Addition and subtraction are easiest. We work through the digits one at a time starting from the least significant and moving to the most significant. Generally the first digit is done with a normal add/subtract instruction and later digits are done using a specific "add with carry" or "subtract with borrow" instruction. The carry flag in the status register is used to take the carry/borrow bit from one digit to the next. Thanks to twos complement signed and unsigned addition and subtraction are the same.
Multiplication is a little trickier, multiplying two 32-bit digits can produce a 64-bit result. Most 32-bit processors will have instructions that multiply two 32-bit numbers and produces a 64-bit result in two registers. Addition will then be needed to combine the results into a final answer. Thanks to twos complement signed and unsigned multiplication are the same provided the desired result size is the same as the argument size. If the result is larger than the arguments then special care is needed.
For comparision we start from the most significant digit. If it's equal we move down to the next digit until the results are equal.

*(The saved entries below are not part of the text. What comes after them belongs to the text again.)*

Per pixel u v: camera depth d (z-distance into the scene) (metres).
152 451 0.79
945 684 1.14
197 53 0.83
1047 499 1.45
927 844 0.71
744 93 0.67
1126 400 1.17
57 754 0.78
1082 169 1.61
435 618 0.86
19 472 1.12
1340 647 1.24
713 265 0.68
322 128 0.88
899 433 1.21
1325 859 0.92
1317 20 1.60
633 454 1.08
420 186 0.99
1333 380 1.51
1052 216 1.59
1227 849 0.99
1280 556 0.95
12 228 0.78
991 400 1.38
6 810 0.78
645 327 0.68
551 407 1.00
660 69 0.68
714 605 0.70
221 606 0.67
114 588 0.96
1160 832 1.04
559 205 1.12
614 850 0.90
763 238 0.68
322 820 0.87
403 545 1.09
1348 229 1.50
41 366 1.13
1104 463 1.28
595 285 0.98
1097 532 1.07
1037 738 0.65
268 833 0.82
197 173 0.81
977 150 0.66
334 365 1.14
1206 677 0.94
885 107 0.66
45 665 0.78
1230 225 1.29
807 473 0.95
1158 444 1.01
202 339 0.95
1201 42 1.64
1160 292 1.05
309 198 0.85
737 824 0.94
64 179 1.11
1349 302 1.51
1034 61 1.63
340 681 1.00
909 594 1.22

Division is too complex for me to describe in this post, but there are plenty of examples out there of algorithms. e.g. http://www.hackersdelight.org/hdcodetxt/divDouble.c.txt
Some real-world examples from gcc https://godbolt.org/g/NclqXC , the assembler is in intel syntax.
First an addition. adding two 64-bit numbers and producing a 64-bit result. The asm is the same for both signed and unsigned versions.
int64_t add64(int64_t a, int64_t b) { return a + b; }
add64:
mov eax, DWORD PTR [esp+12]
mov edx, DWORD PTR [esp+16]
add eax, DWORD PTR [esp+4]
adc edx, DWORD PTR [esp+8]
ret
This is pretty simple, load one argument into eax and edx, then add the other using an add followed by an add with carry. The result is left in eax and edx for return to the caller.
Now a multiplication of two 64-bit numbers to produce a 64-bit result. Again the code doesn't change from signed to unsigned. I've added some comments to make it easier to follow.
Before we look at the code lets consider the math. a and b are 64-bit numbers I will use lo() to represent the lower 32-bits of a 64-bit number and hi() to represent the upper 32 bits of a 64-bit number.
(a * b) = (lo(a) * lo(b)) + (hi(a) * lo(b) * 2^32) + (hi(b) * lo(a) * 2^32) + (hi(b) * hi(a) * 2^64)
(a * b) mod 2^64 = (lo(a) * lo(b)) + (lo(hi(a) * lo(b)) * 2^32) + (lo(hi(b) * lo(a)) * 2^32)
lo((a * b) mod 2^64) = lo(lo(a) * lo(b))
hi((a * b) mod 2^64) = hi(lo(a) * lo(b)) + lo(hi(a) * lo(b)) + lo(hi(b) * lo(a))
uint64_t mul64(uint64_t a, uint64_t b) { return a*b; }
mul64:
push ebx ;save ebx
mov eax, DWORD PTR [esp+8] ;load lo(a) into eax
mov ebx, DWORD PTR [esp+16] ;load lo(b) into ebx
mov ecx, DWORD PTR [esp+12] ;load hi(a) into ecx
mov edx, DWORD PTR [esp+20] ;load hi(b) into edx
imul ecx, ebx ;ecx = lo(hi(a) * lo(b))
imul edx, eax ;edx = lo(hi(b) * lo(a))
add ecx, edx ;ecx = lo(hi(a) * lo(b)) + lo(hi(b) * lo(a))
mul ebx ;eax = lo(low(a) * lo(b))
;edx = hi(low(a) * lo(b))
pop ebx ;restore ebx.
add edx, ecx ;edx = hi(low(a) * lo(b)) + lo(hi(a) * lo(b)) + lo(hi(b) * lo(a))
ret
Finally when we try a division we see.
int64_t div64(int64_t a, int64_t b) { return a/b; }
div64:
sub esp, 12
push DWORD PTR [esp+28]
push DWORD PTR [esp+28]
push DWORD PTR [esp+28]
push DWORD PTR [esp+28]
call __divdi3
add esp, 28
ret
The compiler has decided that division is too complex to implement inline and instead calls a library routine.